▸ What is expected
In the records below, find the line with "hfov_deg: 102.1", then retype it and every following line exactly, stopping after the line with "hfov_deg: 15.8". Leave the pictures out.

Intrinsic camera parameters

--- START ---

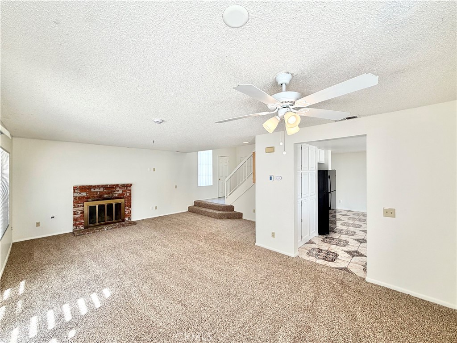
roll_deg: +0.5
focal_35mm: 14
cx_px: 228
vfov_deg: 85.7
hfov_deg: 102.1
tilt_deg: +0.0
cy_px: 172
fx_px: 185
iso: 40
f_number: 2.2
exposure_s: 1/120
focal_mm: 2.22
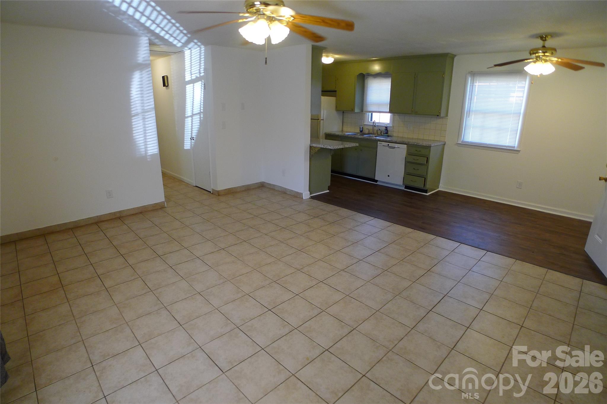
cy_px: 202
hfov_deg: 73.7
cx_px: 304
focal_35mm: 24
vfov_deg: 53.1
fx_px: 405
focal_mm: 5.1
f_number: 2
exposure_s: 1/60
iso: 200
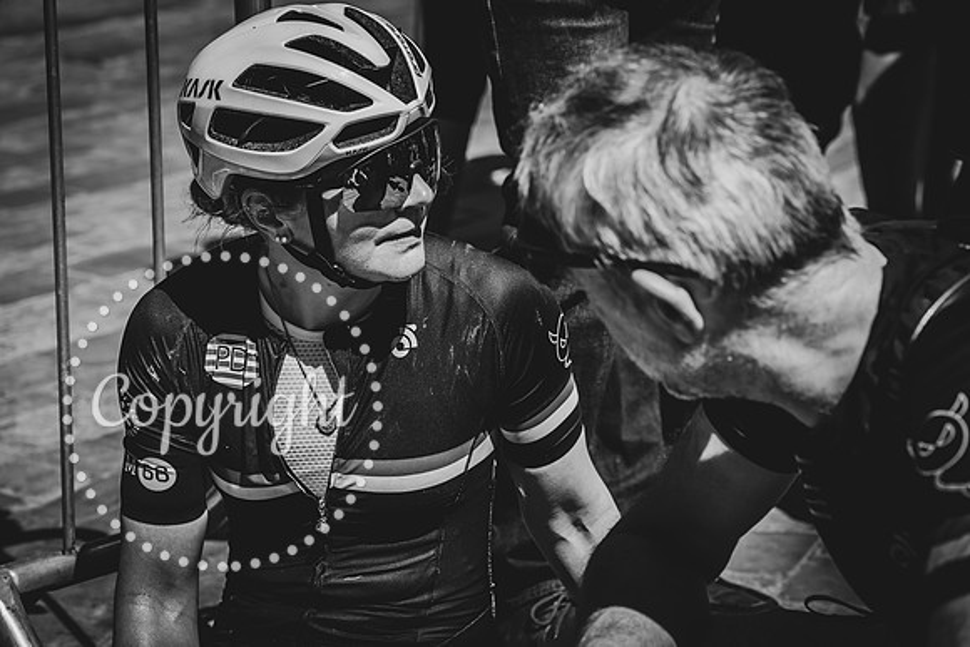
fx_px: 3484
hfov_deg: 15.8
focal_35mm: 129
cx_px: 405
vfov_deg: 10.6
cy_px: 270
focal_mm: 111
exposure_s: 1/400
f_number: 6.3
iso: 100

--- END ---
--- START ---

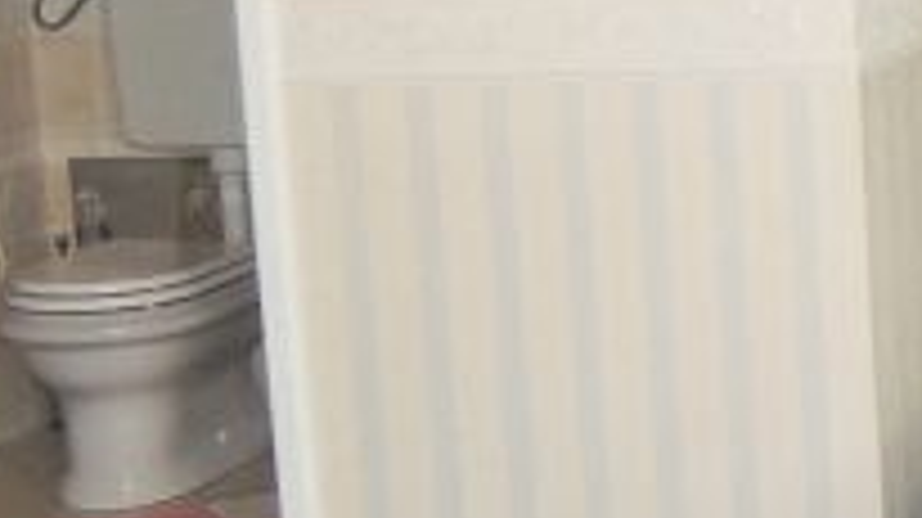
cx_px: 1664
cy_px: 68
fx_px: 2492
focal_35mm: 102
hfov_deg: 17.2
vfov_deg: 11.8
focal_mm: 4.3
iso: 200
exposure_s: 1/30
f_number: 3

--- END ---

▸ Output for this task
hfov_deg: 102.1
tilt_deg: +0.0
cy_px: 172
fx_px: 185
iso: 40
f_number: 2.2
exposure_s: 1/120
focal_mm: 2.22
cy_px: 202
hfov_deg: 73.7
cx_px: 304
focal_35mm: 24
vfov_deg: 53.1
fx_px: 405
focal_mm: 5.1
f_number: 2
exposure_s: 1/60
iso: 200
fx_px: 3484
hfov_deg: 15.8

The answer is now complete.